There’s always that one person who can make any insane combination of clothes look relevant and unique and totally cool, without having to rely on their looks or their figure to make it so. Consider Alexa Chung. If she was five foot nothing and a size fourteen, those little-girl dungarees would look less gamine and more elephantine.
Or Gwen Stefani. Would she still look so stylish if she wasn’t a carbon copy of Jean Harlow? Would the mid-nineties bindi-and-braces look, paired with pink and blue hair, really have become such a style statement?
We are led not just by style, but how a person looks. The true style maverick, the person who cares so much about aesthetics that she ironically doesn’t care about trends, considers beauty a bit of a crutch, a smokescreen to the true look a person is trying to convey. How are we supposed to appreciate who a person really is when her looks are getting in the way?
More useful to her is being jolie laide – the beautiful ugly. A large Roman nose, protruding eyes, even a unibrow, becomes your unique selling point. Anyone can be pretty. It’s better to be striking. You look like a frog? You’re a lucky, lucky woman.
As for clothing, the style maverick lives in her own bubble, Her choices are a reflection of the little world that she has built for herself. They are a reflection of her tastes and interests, and if her tastes and interests include bowling, Japanese art and WWE Wrestling, then her outfits will reflect that and damn the consequences.
Along with ‘panties’, no other word will set my teeth on edge and make me shudder with primal disgust than ‘fashionista’.. It’s a stupid word that doesn’t really mean anything – the tagging on of ‘ista’ at the end of fashion makes me want to hop back in time to early ‘00s New York and slap the wag who invented the world with a nice, slimy, cold mackerel.
However, I found myself reading a book called ‘Fashionista’ today. It refined stylish women by their sartorial tendencies; the rebels, the artists, the modernists and so on. There was no space for the maverick. The closest type was the eccentric group, who included Bjork, Anna Piaggi, Grace Jones, Isabella Blow and Diana Vreeland, all of whom I admire but are style anathema to many others.

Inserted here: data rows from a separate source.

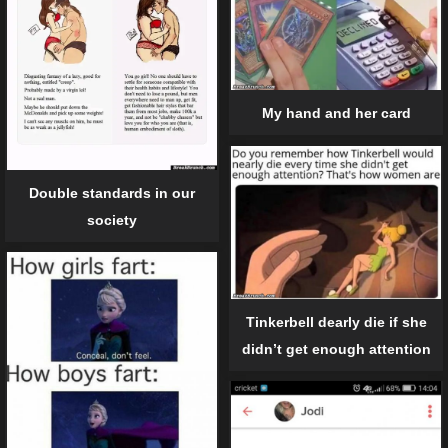
My hand and her card
Double standards in our
society
Tinkerbell dearly die if she
didn’t get enough attention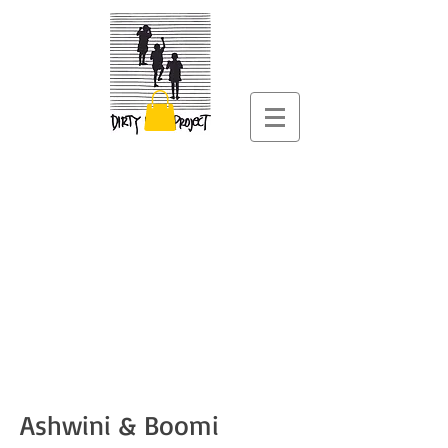
Ashwini & Boomi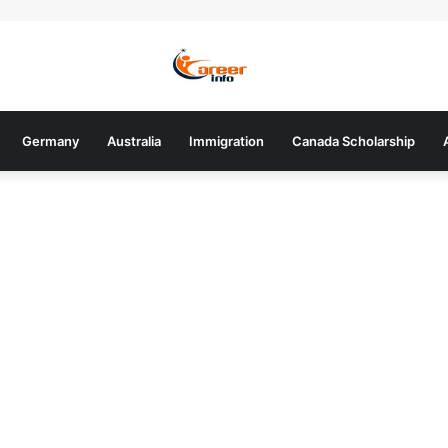
Germany
Australia
Immigration
Canada Scholarship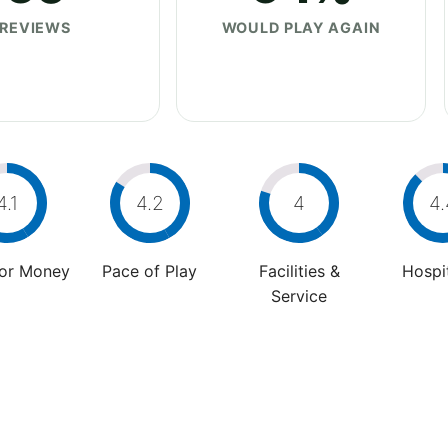
REVIEWS
WOULD PLAY AGAIN
4.1
4.2
4
4.
For Money
Pace of Play
Facilities &
Hospit
Service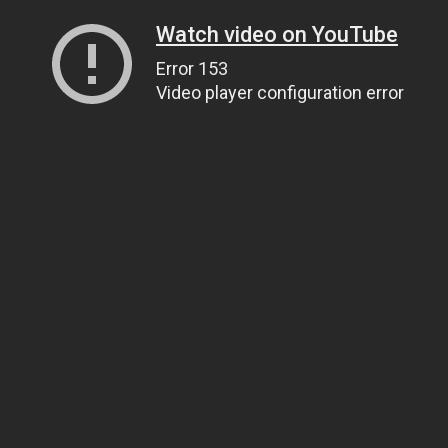
Watch video on YouTube
Error 153
Video player configuration error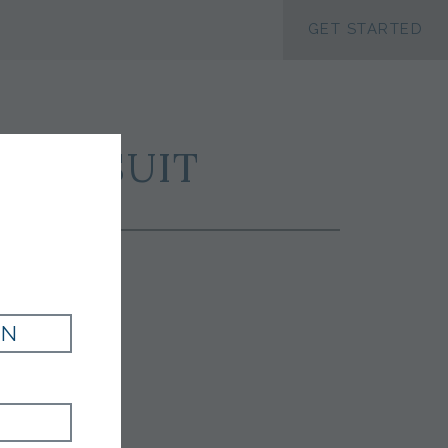
ACCESSIBILTY
GET STARTED
ORT SUIT
IN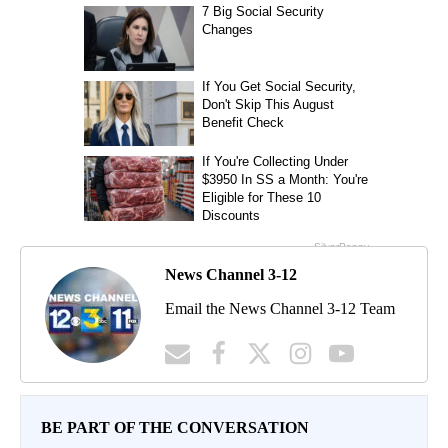
News Channel 3-12
Email the News Channel 3-12 Team
BE PART OF THE CONVERSATION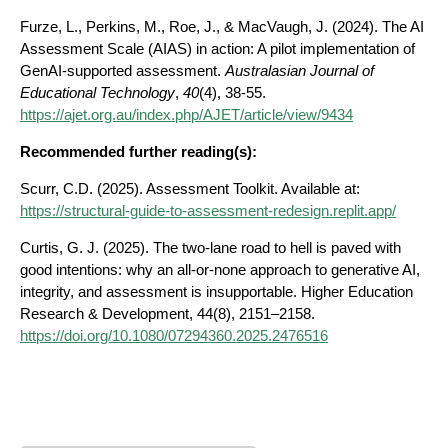
Furze, L., Perkins, M., Roe, J., & MacVaugh, J. (2024). The AI
Assessment Scale (AIAS) in action: A pilot implementation of
GenAI-supported assessment.
Australasian Journal of
Educational Technology
,
40
(4), 38-55.
https://ajet.org.au/index.php/AJET/article/view/9434
Recommended further reading(s):
Scurr, C.D. (2025). Assessment Toolkit. Available at:
https://structural-guide-to-assessment-redesign.replit.app/
Curtis, G. J. (2025). The two-lane road to hell is paved with
good intentions: why an all-or-none approach to generative AI,
integrity, and assessment is insupportable. Higher Education
Research & Development, 44(8), 2151–2158.
https://doi.org/10.1080/07294360.2025.2476516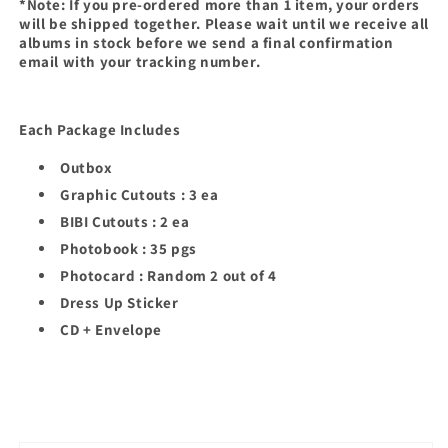
*Note: If you pre-ordered more than 1 item, your orders
will be shipped together. Please wait until we receive all
albums in stock before we send a final confirmation
email with your tracking number.
Each Package Includes
Outbox
Graphic Cutouts : 3 ea
BIBI Cutouts : 2 ea
Photobook : 35 pgs
Photocard : Random 2 out of 4
Dress Up Sticker
CD + Envelope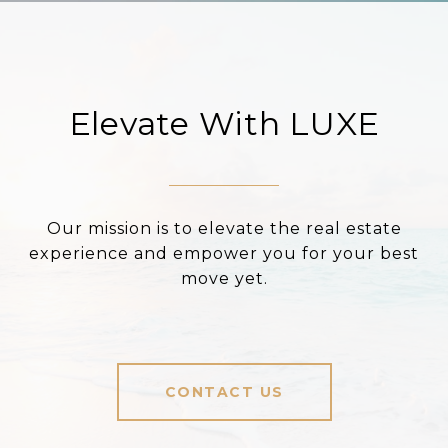
Elevate With LUXE
Our mission is to elevate the real estate
experience and empower you for your best
move yet.
CONTACT US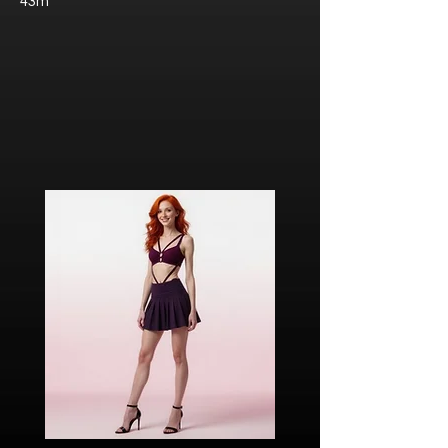
43m
Javier “Javi” Torres
Citizen of Metzacal, Mexico.
Ricardo Ibarra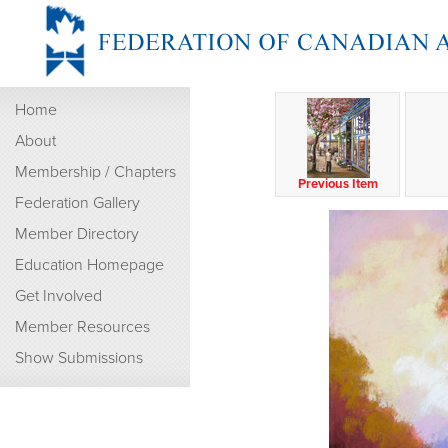
Home
About
Membership / Chapters
Previous Item
Federation Gallery
Member Directory
Education Homepage
Get Involved
Member Resources
Show Submissions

Not everyone is going to love Bjork’s infamous Swan dress or the fact the she routinely performs with hundreds of crystals glued to her face. Isabella Blow deliberately wore so much lipstick that it would smear on her teeth and Grace Jones transformed herself into an intimidatingly sexual, bald Disco Amazonian with the help of her unique wardrobe.
Not everyone will like the maverick’s style. She’s no Grace Kelly or Audrey Hepburn. She doesn’t fit conveniently into the categories that we manufacture to define women; tomboy, classic, trendy, bohemian. She could be all and none of the above. The only thing that mavericks have in common with each other is that they are different. In a world that grows increasingly smaller and more homogenous – how great is that?